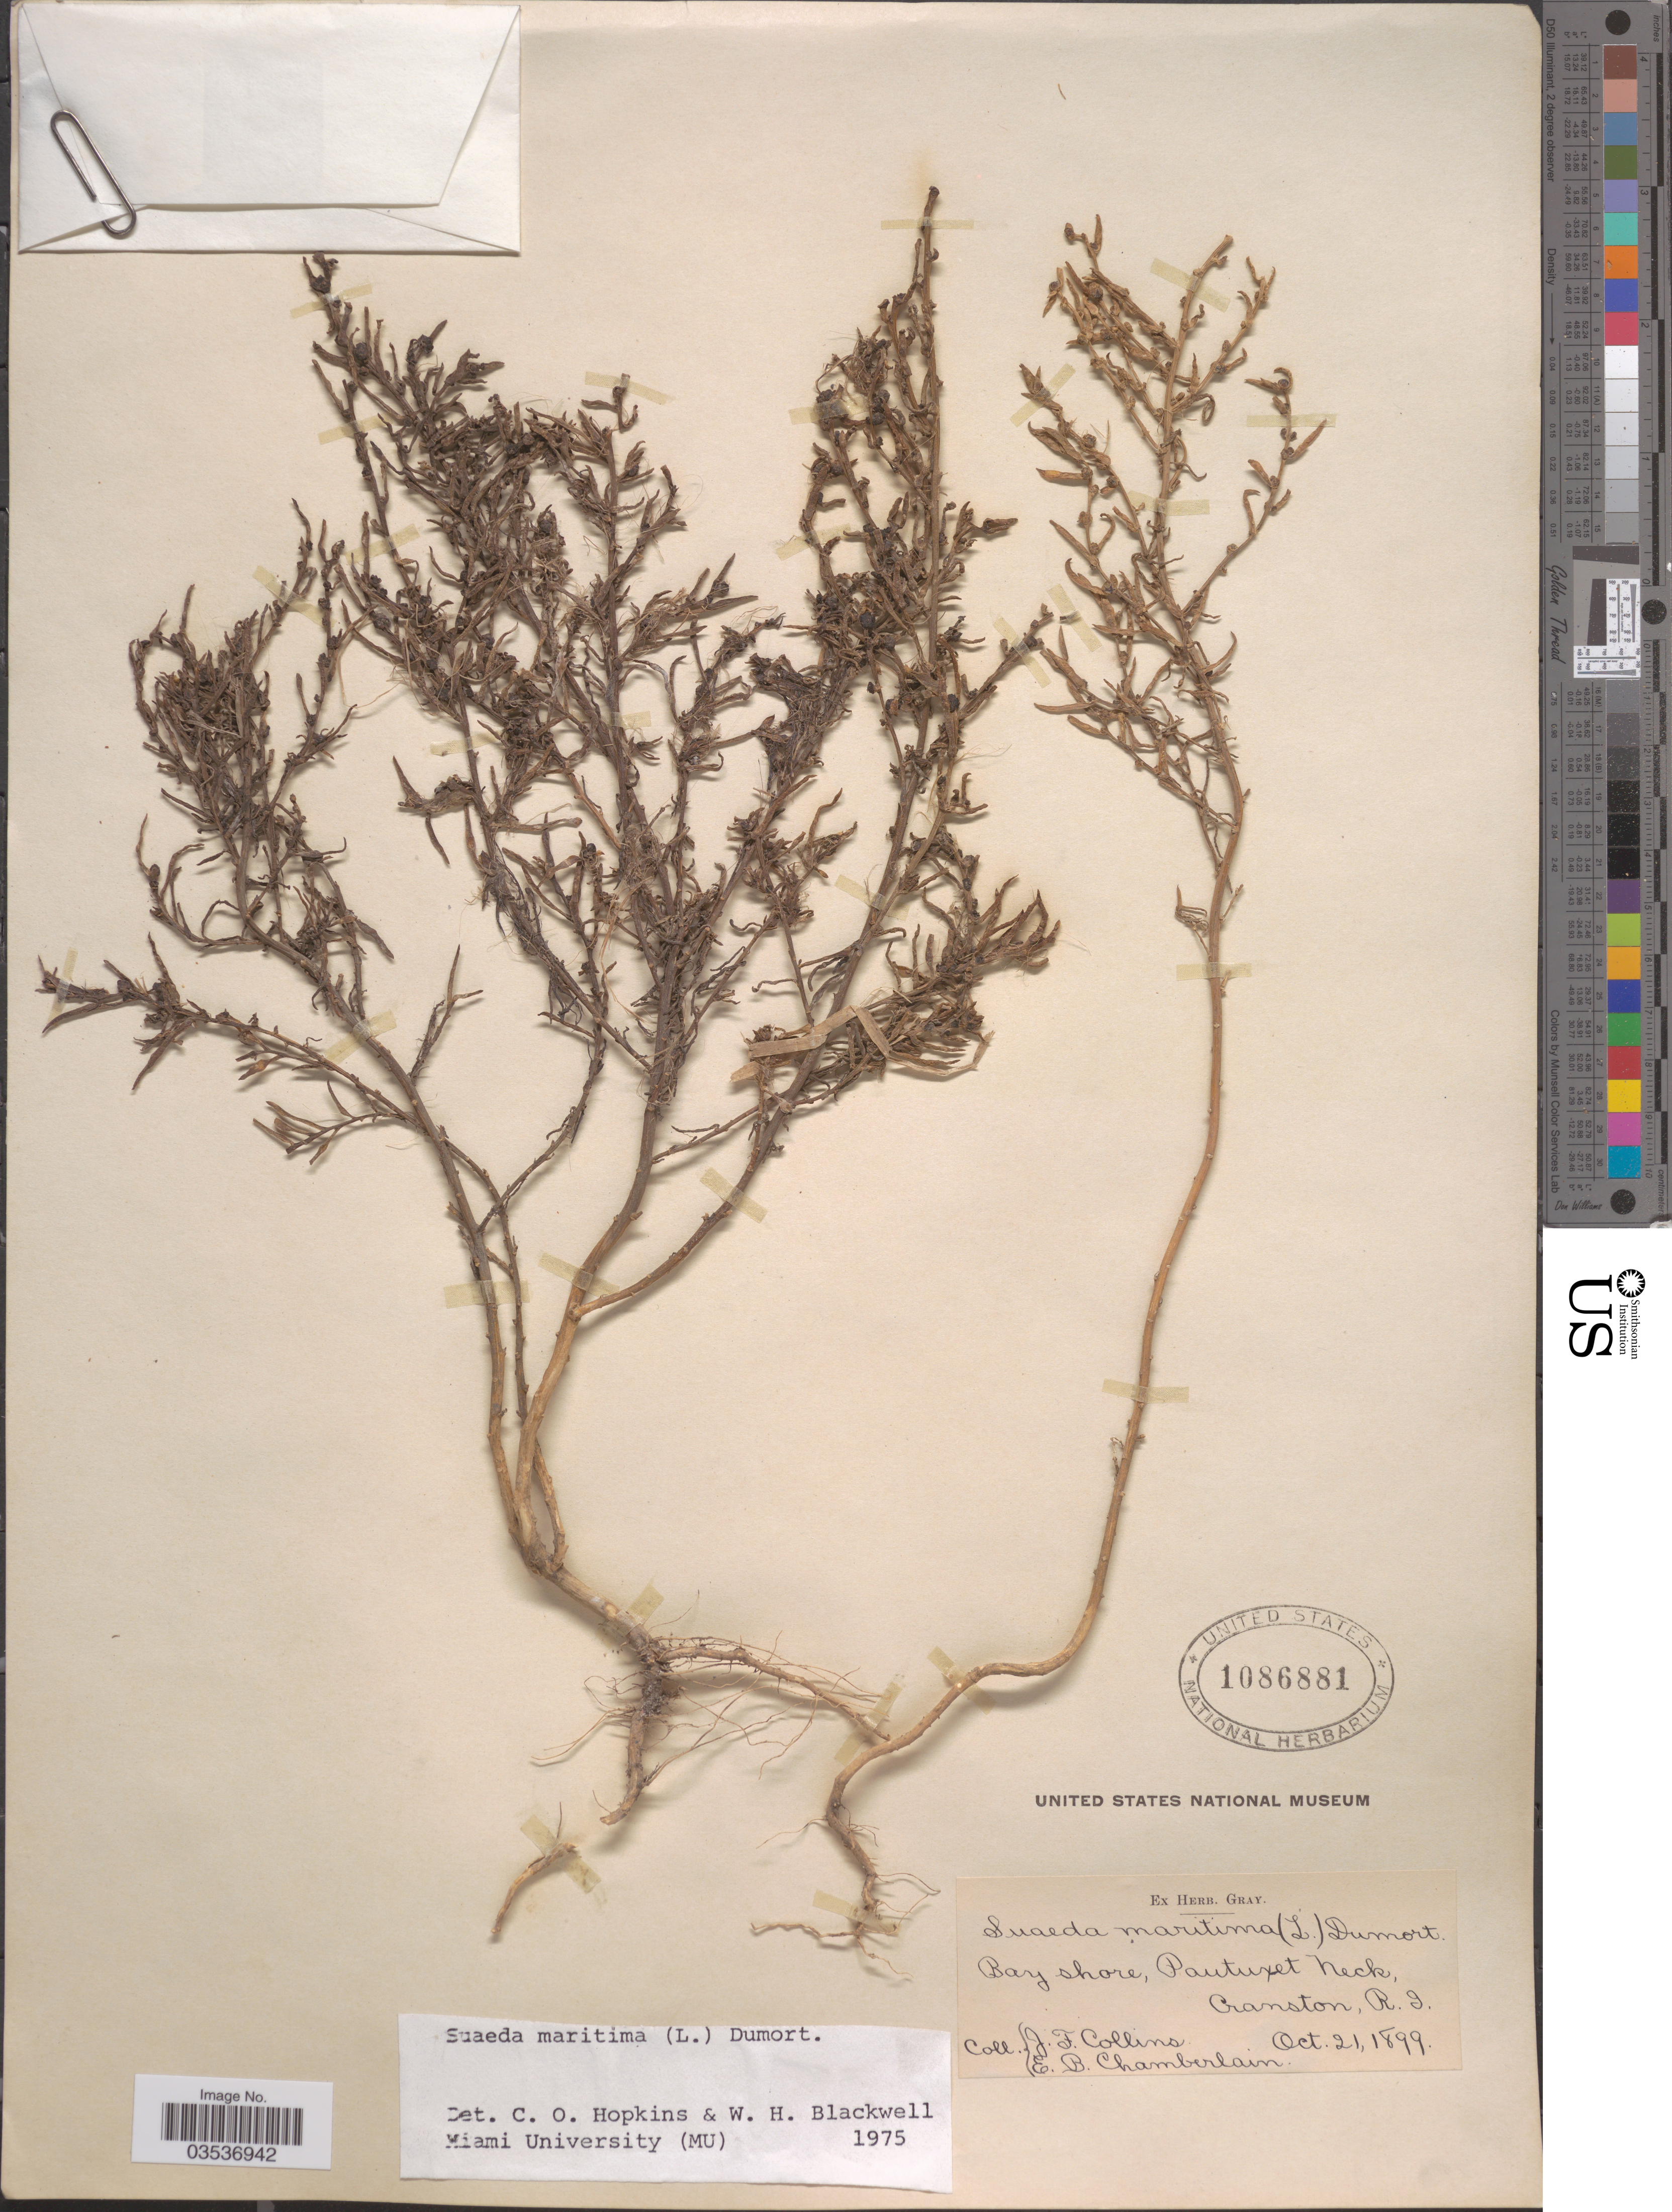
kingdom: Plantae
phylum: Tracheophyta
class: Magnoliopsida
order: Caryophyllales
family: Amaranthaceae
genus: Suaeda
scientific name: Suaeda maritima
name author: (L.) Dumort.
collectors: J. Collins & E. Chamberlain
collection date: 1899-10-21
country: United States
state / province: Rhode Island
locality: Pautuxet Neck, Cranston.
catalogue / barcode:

------------------------------------------------

• **Task goal**: Format every line of the items above as a numbered list, omitting blank lines. Leave the pictures out of the answer.

• **Response for this exercise**:
1. kingdom: Plantae
2. phylum: Tracheophyta
3. class: Magnoliopsida
4. order: Caryophyllales
5. family: Amaranthaceae
6. genus: Suaeda
7. scientific name: Suaeda maritima
8. name author: (L.) Dumort.
9. collectors: J. Collins & E. Chamberlain
10. collection date: 1899-10-21
11. country: United States
12. state / province: Rhode Island
13. locality: Pautuxet Neck, Cranston.
14. catalogue / barcode:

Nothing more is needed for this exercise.